[WRITTEN EXERCISE] Write out every line of the material exactly as it appears.

[Stored entries]

=======

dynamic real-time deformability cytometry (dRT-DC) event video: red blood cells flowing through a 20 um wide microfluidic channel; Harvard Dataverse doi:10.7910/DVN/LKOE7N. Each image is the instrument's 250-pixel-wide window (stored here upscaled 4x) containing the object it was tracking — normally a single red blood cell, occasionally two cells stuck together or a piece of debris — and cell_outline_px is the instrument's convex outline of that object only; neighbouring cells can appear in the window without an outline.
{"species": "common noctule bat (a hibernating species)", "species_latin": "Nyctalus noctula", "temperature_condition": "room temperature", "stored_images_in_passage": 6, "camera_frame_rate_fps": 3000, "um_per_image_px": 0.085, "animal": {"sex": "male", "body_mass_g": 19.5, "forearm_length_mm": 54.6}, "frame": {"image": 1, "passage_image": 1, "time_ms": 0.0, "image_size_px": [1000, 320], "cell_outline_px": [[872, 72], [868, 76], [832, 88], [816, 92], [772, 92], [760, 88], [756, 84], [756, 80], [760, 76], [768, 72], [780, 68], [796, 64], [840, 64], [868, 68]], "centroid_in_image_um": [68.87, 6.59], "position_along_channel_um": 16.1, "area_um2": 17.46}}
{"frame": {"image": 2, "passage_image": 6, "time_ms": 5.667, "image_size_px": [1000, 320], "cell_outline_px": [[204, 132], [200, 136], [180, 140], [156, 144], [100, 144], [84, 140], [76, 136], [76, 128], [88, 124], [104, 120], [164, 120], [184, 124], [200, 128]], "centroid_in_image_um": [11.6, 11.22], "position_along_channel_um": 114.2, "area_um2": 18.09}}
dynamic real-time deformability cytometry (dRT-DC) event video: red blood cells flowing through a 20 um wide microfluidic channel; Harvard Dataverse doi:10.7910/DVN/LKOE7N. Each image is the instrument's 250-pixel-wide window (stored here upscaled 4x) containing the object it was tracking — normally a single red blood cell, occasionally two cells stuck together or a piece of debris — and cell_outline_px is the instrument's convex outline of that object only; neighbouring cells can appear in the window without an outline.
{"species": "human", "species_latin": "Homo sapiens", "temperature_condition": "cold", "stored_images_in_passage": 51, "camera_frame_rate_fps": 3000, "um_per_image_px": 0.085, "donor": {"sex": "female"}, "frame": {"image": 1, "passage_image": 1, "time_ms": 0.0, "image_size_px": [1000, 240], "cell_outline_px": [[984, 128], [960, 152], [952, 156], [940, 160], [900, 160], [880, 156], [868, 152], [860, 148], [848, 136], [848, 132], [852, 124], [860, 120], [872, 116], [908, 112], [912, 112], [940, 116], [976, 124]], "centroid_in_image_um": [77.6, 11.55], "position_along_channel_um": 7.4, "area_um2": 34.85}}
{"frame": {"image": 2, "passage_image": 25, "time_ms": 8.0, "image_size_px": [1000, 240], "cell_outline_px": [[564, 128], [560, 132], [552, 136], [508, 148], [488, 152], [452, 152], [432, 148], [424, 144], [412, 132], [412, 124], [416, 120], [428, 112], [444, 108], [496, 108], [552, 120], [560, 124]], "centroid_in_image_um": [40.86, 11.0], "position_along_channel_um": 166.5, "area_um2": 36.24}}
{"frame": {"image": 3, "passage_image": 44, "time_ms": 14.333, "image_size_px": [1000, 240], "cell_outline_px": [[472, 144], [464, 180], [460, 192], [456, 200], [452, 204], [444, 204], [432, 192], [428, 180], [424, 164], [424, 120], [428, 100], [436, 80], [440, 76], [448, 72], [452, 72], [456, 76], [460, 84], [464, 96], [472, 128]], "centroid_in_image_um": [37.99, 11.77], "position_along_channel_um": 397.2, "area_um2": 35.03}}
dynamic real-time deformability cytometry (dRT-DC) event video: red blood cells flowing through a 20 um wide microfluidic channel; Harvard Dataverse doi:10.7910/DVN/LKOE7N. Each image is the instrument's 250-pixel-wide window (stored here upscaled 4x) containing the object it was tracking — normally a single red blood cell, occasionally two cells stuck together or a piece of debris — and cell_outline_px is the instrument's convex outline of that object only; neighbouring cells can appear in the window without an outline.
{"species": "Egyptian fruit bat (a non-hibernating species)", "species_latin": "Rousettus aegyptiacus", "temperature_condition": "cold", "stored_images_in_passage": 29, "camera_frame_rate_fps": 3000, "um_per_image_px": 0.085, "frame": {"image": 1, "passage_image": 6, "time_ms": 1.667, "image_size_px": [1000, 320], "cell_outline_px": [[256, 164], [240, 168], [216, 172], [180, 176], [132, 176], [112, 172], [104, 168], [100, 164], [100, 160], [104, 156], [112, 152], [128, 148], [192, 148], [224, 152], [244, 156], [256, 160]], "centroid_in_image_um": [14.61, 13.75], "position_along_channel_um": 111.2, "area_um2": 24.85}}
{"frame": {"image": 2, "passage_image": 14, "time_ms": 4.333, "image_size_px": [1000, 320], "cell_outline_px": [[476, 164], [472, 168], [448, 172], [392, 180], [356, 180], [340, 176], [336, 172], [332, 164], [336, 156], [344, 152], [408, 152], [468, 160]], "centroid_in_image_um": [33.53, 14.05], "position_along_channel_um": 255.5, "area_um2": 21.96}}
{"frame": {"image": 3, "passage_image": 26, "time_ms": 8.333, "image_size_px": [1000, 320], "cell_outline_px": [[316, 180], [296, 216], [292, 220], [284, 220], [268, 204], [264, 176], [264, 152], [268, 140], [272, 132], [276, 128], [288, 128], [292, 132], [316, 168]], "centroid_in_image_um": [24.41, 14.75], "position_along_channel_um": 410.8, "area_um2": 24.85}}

=======

[WRITTEN ANSWER]
dynamic real-time deformability cytometry (dRT-DC) event video: red blood cells flowing through a 20 um wide microfluidic channel; Harvard Dataverse doi:10.7910/DVN/LKOE7N. Each image is the instrument's 250-pixel-wide window (stored here upscaled 4x) containing the object it was tracking — normally a single red blood cell, occasionally two cells stuck together or a piece of debris — and cell_outline_px is the instrument's convex outline of that object only; neighbouring cells can appear in the window without an outline.
{"species": "common noctule bat (a hibernating species)", "species_latin": "Nyctalus noctula", "temperature_condition": "room temperature", "stored_images_in_passage": 6, "camera_frame_rate_fps": 3000, "um_per_image_px": 0.085, "animal": {"sex": "male", "body_mass_g": 19.5, "forearm_length_mm": 54.6}, "frame": {"image": 1, "passage_image": 1, "time_ms": 0.0, "image_size_px": [1000, 320], "cell_outline_px": [[872, 72], [868, 76], [832, 88], [816, 92], [772, 92], [760, 88], [756, 84], [756, 80], [760, 76], [768, 72], [780, 68], [796, 64], [840, 64], [868, 68]], "centroid_in_image_um": [68.87, 6.59], "position_along_channel_um": 16.1, "area_um2": 17.46}}
{"frame": {"image": 2, "passage_image": 6, "time_ms": 5.667, "image_size_px": [1000, 320], "cell_outline_px": [[204, 132], [200, 136], [180, 140], [156, 144], [100, 144], [84, 140], [76, 136], [76, 128], [88, 124], [104, 120], [164, 120], [184, 124], [200, 128]], "centroid_in_image_um": [11.6, 11.22], "position_along_channel_um": 114.2, "area_um2": 18.09}}
dynamic real-time deformability cytometry (dRT-DC) event video: red blood cells flowing through a 20 um wide microfluidic channel; Harvard Dataverse doi:10.7910/DVN/LKOE7N. Each image is the instrument's 250-pixel-wide window (stored here upscaled 4x) containing the object it was tracking — normally a single red blood cell, occasionally two cells stuck together or a piece of debris — and cell_outline_px is the instrument's convex outline of that object only; neighbouring cells can appear in the window without an outline.
{"species": "human", "species_latin": "Homo sapiens", "temperature_condition": "cold", "stored_images_in_passage": 51, "camera_frame_rate_fps": 3000, "um_per_image_px": 0.085, "donor": {"sex": "female"}, "frame": {"image": 1, "passage_image": 1, "time_ms": 0.0, "image_size_px": [1000, 240], "cell_outline_px": [[984, 128], [960, 152], [952, 156], [940, 160], [900, 160], [880, 156], [868, 152], [860, 148], [848, 136], [848, 132], [852, 124], [860, 120], [872, 116], [908, 112], [912, 112], [940, 116], [976, 124]], "centroid_in_image_um": [77.6, 11.55], "position_along_channel_um": 7.4, "area_um2": 34.85}}
{"frame": {"image": 2, "passage_image": 25, "time_ms": 8.0, "image_size_px": [1000, 240], "cell_outline_px": [[564, 128], [560, 132], [552, 136], [508, 148], [488, 152], [452, 152], [432, 148], [424, 144], [412, 132], [412, 124], [416, 120], [428, 112], [444, 108], [496, 108], [552, 120], [560, 124]], "centroid_in_image_um": [40.86, 11.0], "position_along_channel_um": 166.5, "area_um2": 36.24}}
{"frame": {"image": 3, "passage_image": 44, "time_ms": 14.333, "image_size_px": [1000, 240], "cell_outline_px": [[472, 144], [464, 180], [460, 192], [456, 200], [452, 204], [444, 204], [432, 192], [428, 180], [424, 164], [424, 120], [428, 100], [436, 80], [440, 76], [448, 72], [452, 72], [456, 76], [460, 84], [464, 96], [472, 128]], "centroid_in_image_um": [37.99, 11.77], "position_along_channel_um": 397.2, "area_um2": 35.03}}
dynamic real-time deformability cytometry (dRT-DC) event video: red blood cells flowing through a 20 um wide microfluidic channel; Harvard Dataverse doi:10.7910/DVN/LKOE7N. Each image is the instrument's 250-pixel-wide window (stored here upscaled 4x) containing the object it was tracking — normally a single red blood cell, occasionally two cells stuck together or a piece of debris — and cell_outline_px is the instrument's convex outline of that object only; neighbouring cells can appear in the window without an outline.
{"species": "Egyptian fruit bat (a non-hibernating species)", "species_latin": "Rousettus aegyptiacus", "temperature_condition": "cold", "stored_images_in_passage": 29, "camera_frame_rate_fps": 3000, "um_per_image_px": 0.085, "frame": {"image": 1, "passage_image": 6, "time_ms": 1.667, "image_size_px": [1000, 320], "cell_outline_px": [[256, 164], [240, 168], [216, 172], [180, 176], [132, 176], [112, 172], [104, 168], [100, 164], [100, 160], [104, 156], [112, 152], [128, 148], [192, 148], [224, 152], [244, 156], [256, 160]], "centroid_in_image_um": [14.61, 13.75], "position_along_channel_um": 111.2, "area_um2": 24.85}}
{"frame": {"image": 2, "passage_image": 14, "time_ms": 4.333, "image_size_px": [1000, 320], "cell_outline_px": [[476, 164], [472, 168], [448, 172], [392, 180], [356, 180], [340, 176], [336, 172], [332, 164], [336, 156], [344, 152], [408, 152], [468, 160]], "centroid_in_image_um": [33.53, 14.05], "position_along_channel_um": 255.5, "area_um2": 21.96}}
{"frame": {"image": 3, "passage_image": 26, "time_ms": 8.333, "image_size_px": [1000, 320], "cell_outline_px": [[316, 180], [296, 216], [292, 220], [284, 220], [268, 204], [264, 176], [264, 152], [268, 140], [272, 132], [276, 128], [288, 128], [292, 132], [316, 168]], "centroid_in_image_um": [24.41, 14.75], "position_along_channel_um": 410.8, "area_um2": 24.85}}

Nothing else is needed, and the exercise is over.